Como o setor agroexportador pode financiar a reindustrialização, ampliar a complexidade produtiva e consolidar a soberania econômica do Brasil*
Por Almir Cezar Filho**
ResumoO artigo propõe o conceito de acumulação primitiva nacional, inspirado em Evguêni Preobrazhensky e adaptado à realidade do capitalismo periférico contemporâneo. A partir da análise do boom do agronegócio brasileiro, o texto demonstra que o setor agroexportador, quando articulado a uma política de planejamento e investimento público, pode atuar como fonte de financiamento produtivo e tecnológico da reindustrialização. Diferente da “doença holandesa” e da “doença egípcia”, em que o campo atua como fator de regressão estrutural, a acumulação primitiva nacional propõe a transferência consciente e planejada do excedente agrário para os setores industriais, científicos e de infraestrutura.Com base nas formulações de Preobrazhensky, Kalecki e Furtado, o artigo articula os conceitos de coerência estrutural, crescimento garantido e soberania produtiva, defendendo a criação de um novo pacto desenvolvimentista entre Estado, agronegócio, indústria e ciência. A tese central é que o Brasil dispõe hoje dos meios materiais para um novo ciclo de industrialização verde e digital — faltando-lhe apenas a consciência da necessidade, isto é, o planejamento econômico como instrumento de transformação nacional.
Palavras-chave
Acumulação primitiva nacional; agronegócio; reindustrialização; desenvolvimento econômico; coerência estrutural; crescimento garantido; Preobrazhensky; Kalecki; Celso Furtado; soberania produtiva; Brasil.
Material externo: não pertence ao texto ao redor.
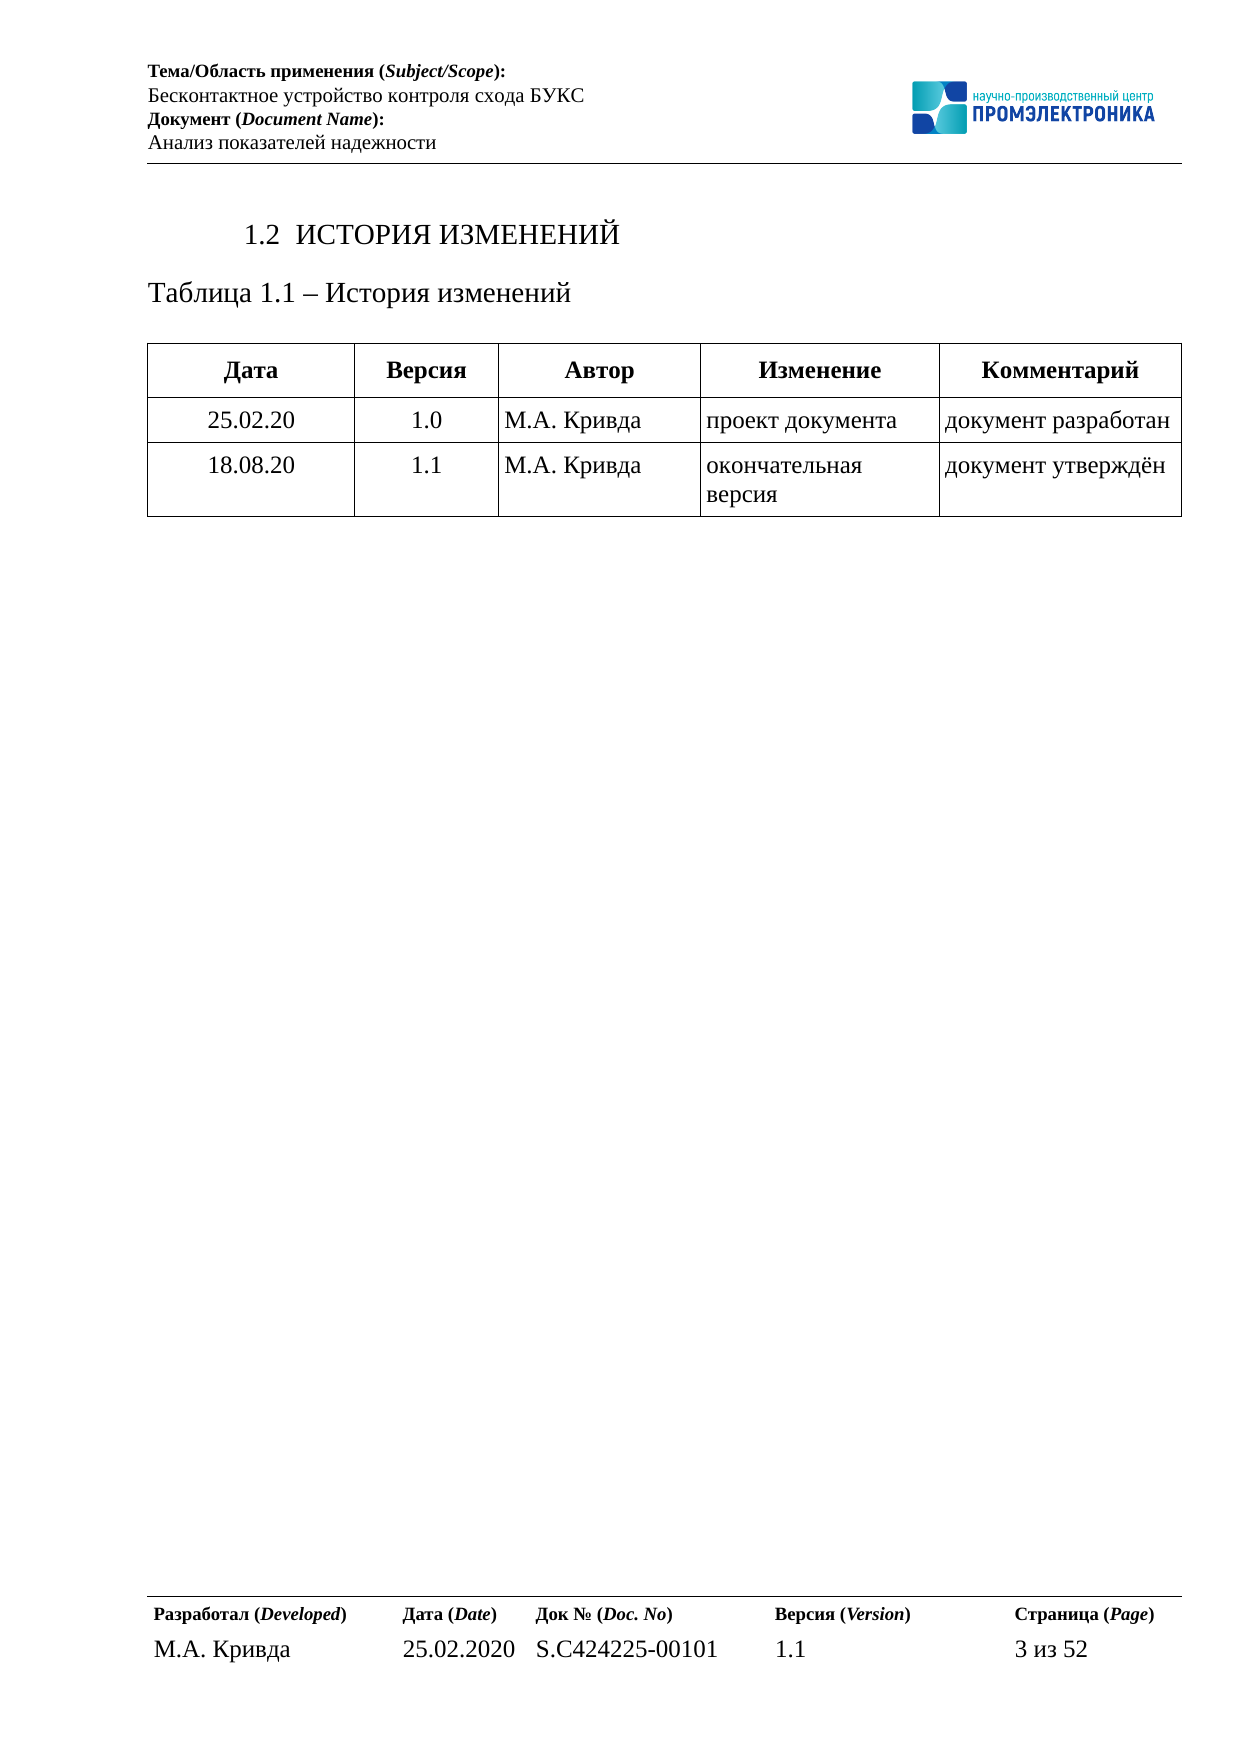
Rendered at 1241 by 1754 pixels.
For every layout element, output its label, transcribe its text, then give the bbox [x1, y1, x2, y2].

table_cell М.А. Кривда [499, 398, 700, 442]
table_cell 18.08.20 [148, 443, 354, 516]
subtitle История изменений [148, 217, 1181, 251]
table_cell документ утверждён [940, 443, 1181, 516]
table_cell окончательная версия [701, 443, 939, 516]
table_cell проект документа [701, 398, 939, 442]
table_cell 1.1 [355, 443, 498, 516]
table_header Версия [355, 344, 498, 396]
picture [885, 53, 1182, 162]
table_header Дата [148, 344, 354, 396]
table_cell 1.0 [355, 398, 498, 442]
table_cell 25.02.20 [148, 398, 354, 442]
table_header Комментарий [940, 344, 1181, 396]
table_header Изменение [701, 344, 939, 396]
table_cell М.А. Кривда [499, 443, 700, 516]
table_header Автор [499, 344, 700, 396]
table_cell документ разработан [940, 398, 1181, 442]
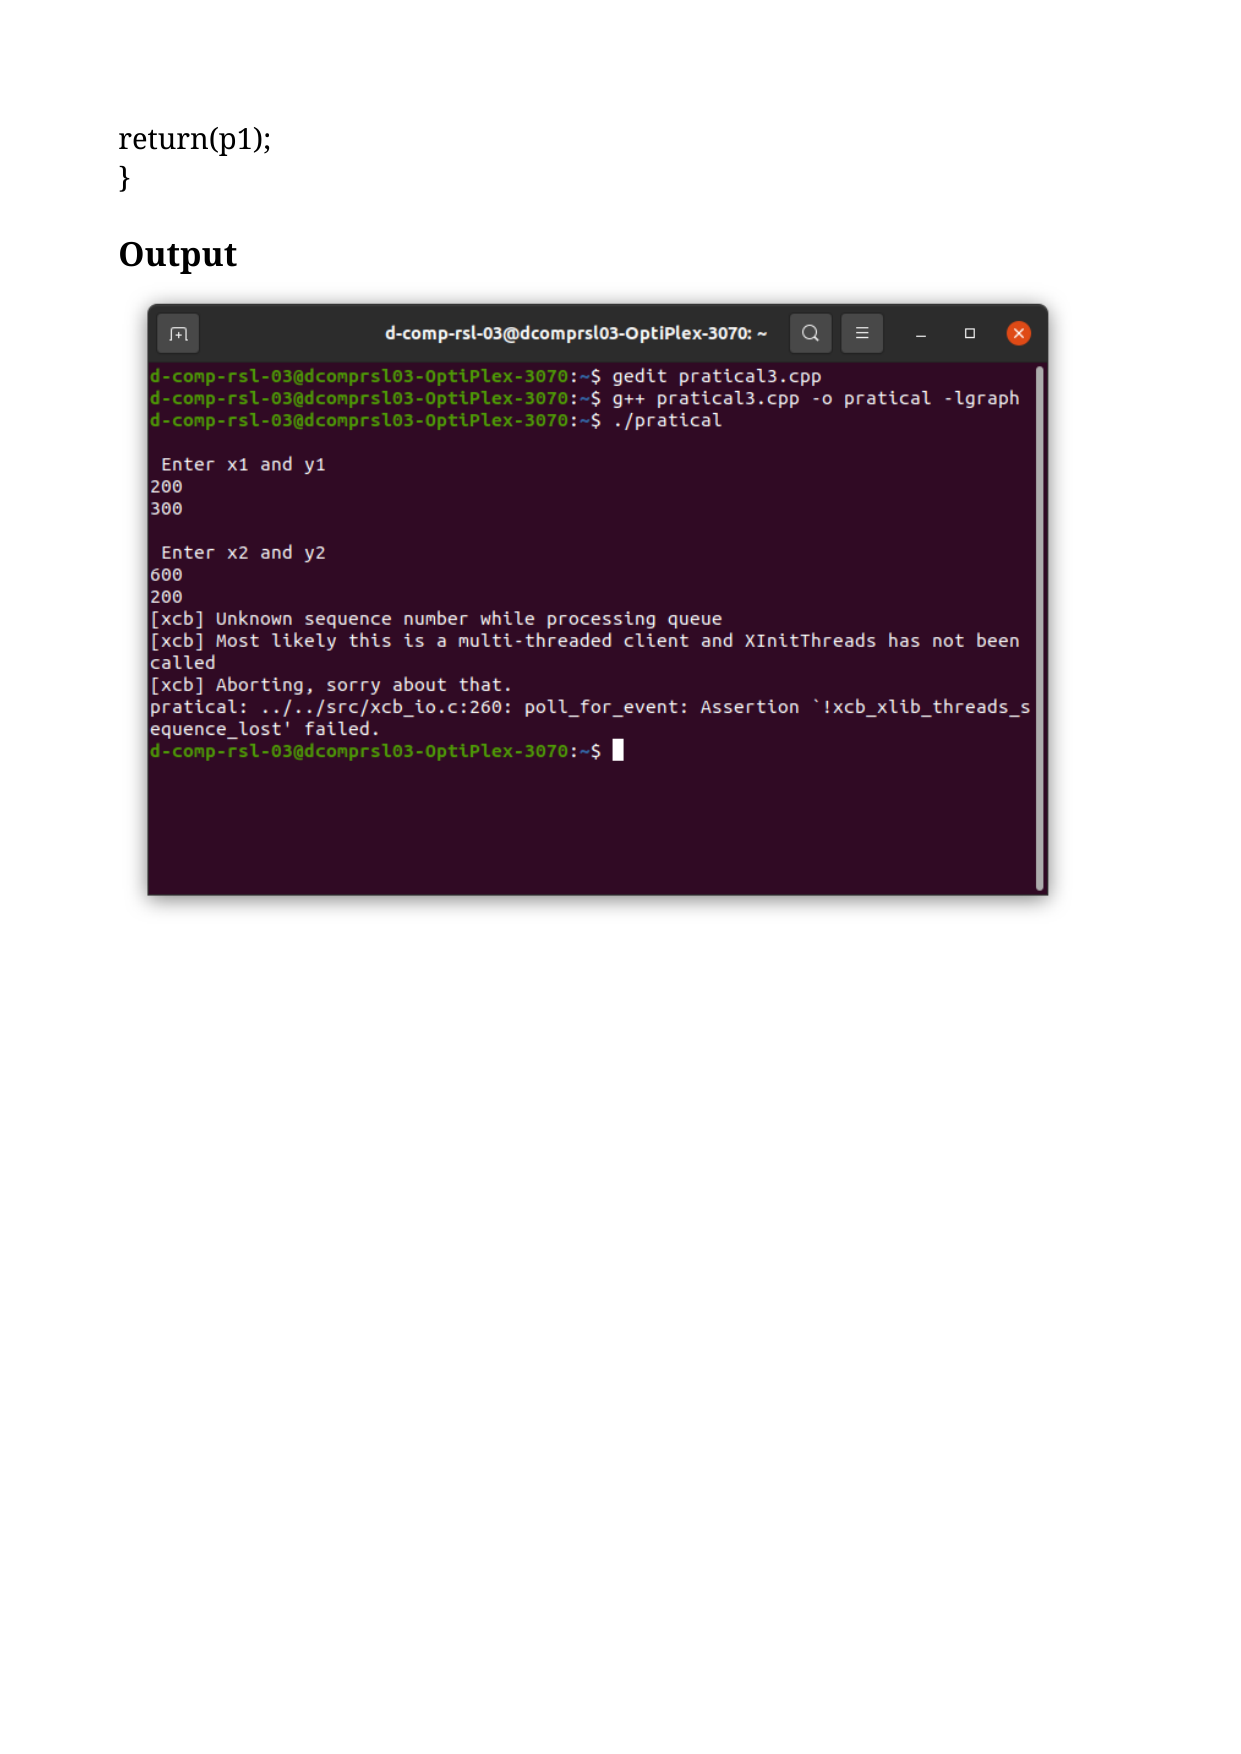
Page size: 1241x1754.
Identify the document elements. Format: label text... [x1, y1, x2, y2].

I. Introdução – O Paradoxo do Sucesso Agrário
O Brasil vive um paradoxo estrutural. Enquanto o agronegócio alcança níveis inéditos de produtividade, rentabilidade e inserção internacional, o país como um todo experimenta uma prolongada estagnação industrial e tecnológica. A agricultura, responsável por metade das exportações e por saldos comerciais que sustentam a estabilidade cambial, tornou-se a principal âncora macroeconômica de uma economia que, paradoxalmente, perdeu sua base manufatureira e sua capacidade autônoma de inovação.
A narrativa oficial — de que o sucesso do agronegócio seria suficiente para puxar o crescimento nacional — revela-se incompleta. O setor agroexportador gera riqueza, mas essa riqueza não se converte em desenvolvimento. Gera divisas, mas não acumulação produtiva; gera renda concentrada, mas não difusão tecnológica. A questão essencial, portanto, não é “se” o agronegócio pode contribuir para o desenvolvimento, mas como transformar seu excedente externo em base de reindustrialização interna.
Essa reflexão resgata, sob novas condições históricas, uma ideia seminal de Evguêni Preobrazhensky: a “acumulação socialista primitiva”. Em A Nova Economia, o autor defendia que, nas economias em transição, o Estado devia organizar a transferência do excedente gerado nos setores mais dinâmicos ou rentáveis para financiar a industrialização e a ampliação das forças produtivas. Aqui, reinterpretamos o conceito como acumulação primitiva nacional — um mecanismo de desenvolvimento endógeno no qual o Estado coordena e canaliza os excedentes do agronegócio, da energia e da mineração para a expansão da base produtiva, científica e tecnológica do país.
Trata-se, em essência, de restabelecer a coerência entre os setores da economia — algo que Preobrazhensky via como condição da estabilidade e Kalecki, como base do crescimento garantido. Numa economia periférica como a brasileira, o problema não é a escassez absoluta de recursos, mas sua má alocação estrutural. O excedente gerado pelo campo, em vez de financiar a diversificação produtiva, é drenado pelo rentismo, pela financeirização e pelas importações de bens industriais e tecnológicos. Assim, o que poderia ser um ciclo virtuoso de acumulação torna-se uma dependência reeditada: exporta-se tecnologia incorporada e importa-se a tecnologia essencial.
Este artigo propõe que o boom agrário, longe de ser um obstáculo, pode se tornar o motor de uma nova industrialização, desde que inserido em um projeto nacional de planejamento e de investimento coordenado. Reindustrializar, aqui, não significa negar o agronegócio, mas transformar sua força de geração de divisas e inovação em base material para a reconstrução industrial, tecnológica e científica do Brasil.
O desafio é político e estrutural: como organizar, no século XXI, uma estratégia de acumulação que não reproduza a dependência, mas a supere. A resposta não está no retorno ao modelo primário-exportador, nem na simples substituição de importações; está em criar uma economia complexa, verde e digital, capaz de converter a riqueza setorial em desenvolvimento nacional.